Your answer is the lines from the one that has "etc., etc.,? |" through the last line of the records below, retyped exactly and alone.
# # # # # # #
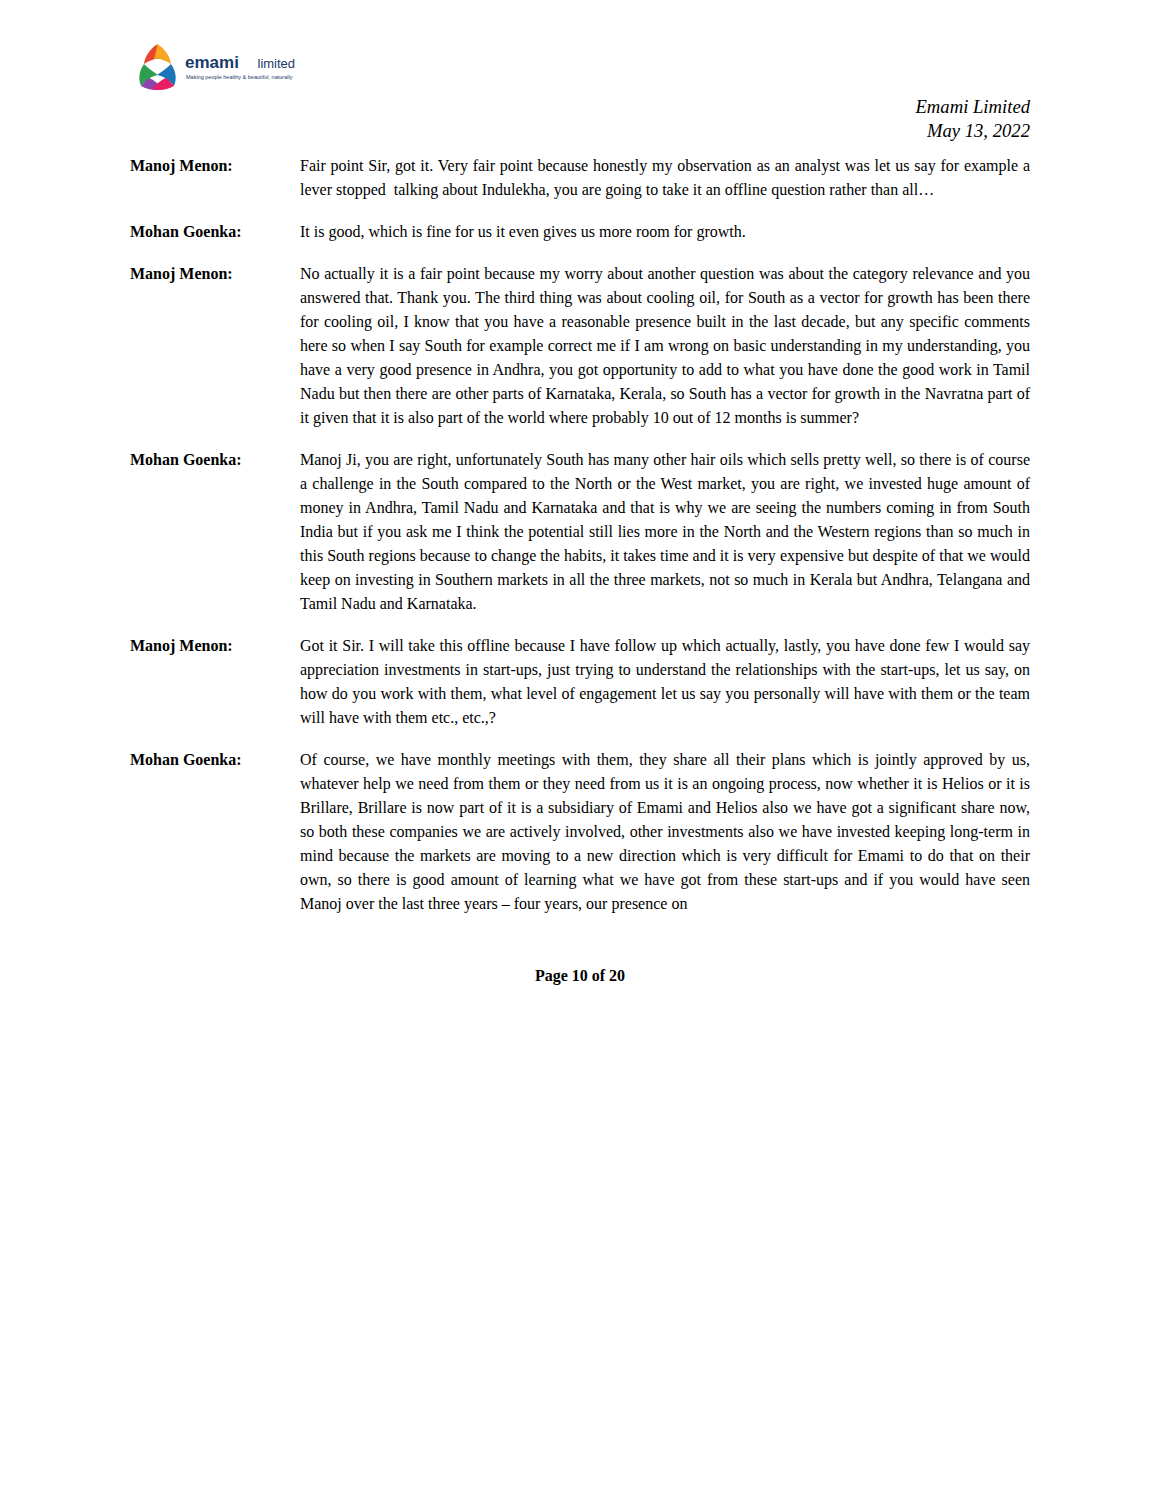emami limited Making people healthy & beautiful, naturally
Emami Limited
May 13, 2022
| Manoj Menon: | Fair point Sir, got it. Very fair point because honestly my observation as an analyst was let us say for example a lever stopped talking about Indulekha, you are going to take it an offline question rather than all… |
| Mohan Goenka: | It is good, which is fine for us it even gives us more room for growth. |
| Manoj Menon: | No actually it is a fair point because my worry about another question was about the category relevance and you answered that. Thank you. The third thing was about cooling oil, for South as a vector for growth has been there for cooling oil, I know that you have a reasonable presence built in the last decade, but any specific comments here so when I say South for example correct me if I am wrong on basic understanding in my understanding, you have a very good presence in Andhra, you got opportunity to add to what you have done the good work in Tamil Nadu but then there are other parts of Karnataka, Kerala, so South has a vector for growth in the Navratna part of it given that it is also part of the world where probably 10 out of 12 months is summer? |
| Mohan Goenka: | Manoj Ji, you are right, unfortunately South has many other hair oils which sells pretty well, so there is of course a challenge in the South compared to the North or the West market, you are right, we invested huge amount of money in Andhra, Tamil Nadu and Karnataka and that is why we are seeing the numbers coming in from South India but if you ask me I think the potential still lies more in the North and the Western regions than so much in this South regions because to change the habits, it takes time and it is very expensive but despite of that we would keep on investing in Southern markets in all the three markets, not so much in Kerala but Andhra, Telangana and Tamil Nadu and Karnataka. |
| Manoj Menon: | Got it Sir. I will take this offline because I have follow up which actually, lastly, you have done few I would say appreciation investments in start-ups, just trying to understand the relationships with the start-ups, let us say, on how do you work with them, what level of engagement let us say you personally will have with them or the team will have with them etc., etc.,? |
| Mohan Goenka: | Of course, we have monthly meetings with them, they share all their plans which is jointly approved by us, whatever help we need from them or they need from us it is an ongoing process, now whether it is Helios or it is Brillare, Brillare is now part of it is a subsidiary of Emami and Helios also we have got a significant share now, so both these companies we are actively involved, other investments also we have invested keeping long-term in mind because the markets are moving to a new direction which is very difficult for Emami to do that on their own, so there is good amount of learning what we have got from these start-ups and if you would have seen Manoj over the last three years – four years, our presence on |
Page 10 of 20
# # # # # # #
* **Solved exercise**
| Manoj Menon: | Got it Sir. I will take this offline because I have follow up which actually, lastly, you have done few I would say appreciation investments in start-ups, just trying to understand the relationships with the start-ups, let us say, on how do you work with them, what level of engagement let us say you personally will have with them or the team will have with them etc., etc.,? |
| Mohan Goenka: | Of course, we have monthly meetings with them, they share all their plans which is jointly approved by us, whatever help we need from them or they need from us it is an ongoing process, now whether it is Helios or it is Brillare, Brillare is now part of it is a subsidiary of Emami and Helios also we have got a significant share now, so both these companies we are actively involved, other investments also we have invested keeping long-term in mind because the markets are moving to a new direction which is very difficult for Emami to do that on their own, so there is good amount of learning what we have got from these start-ups and if you would have seen Manoj over the last three years – four years, our presence on |
Page 10 of 20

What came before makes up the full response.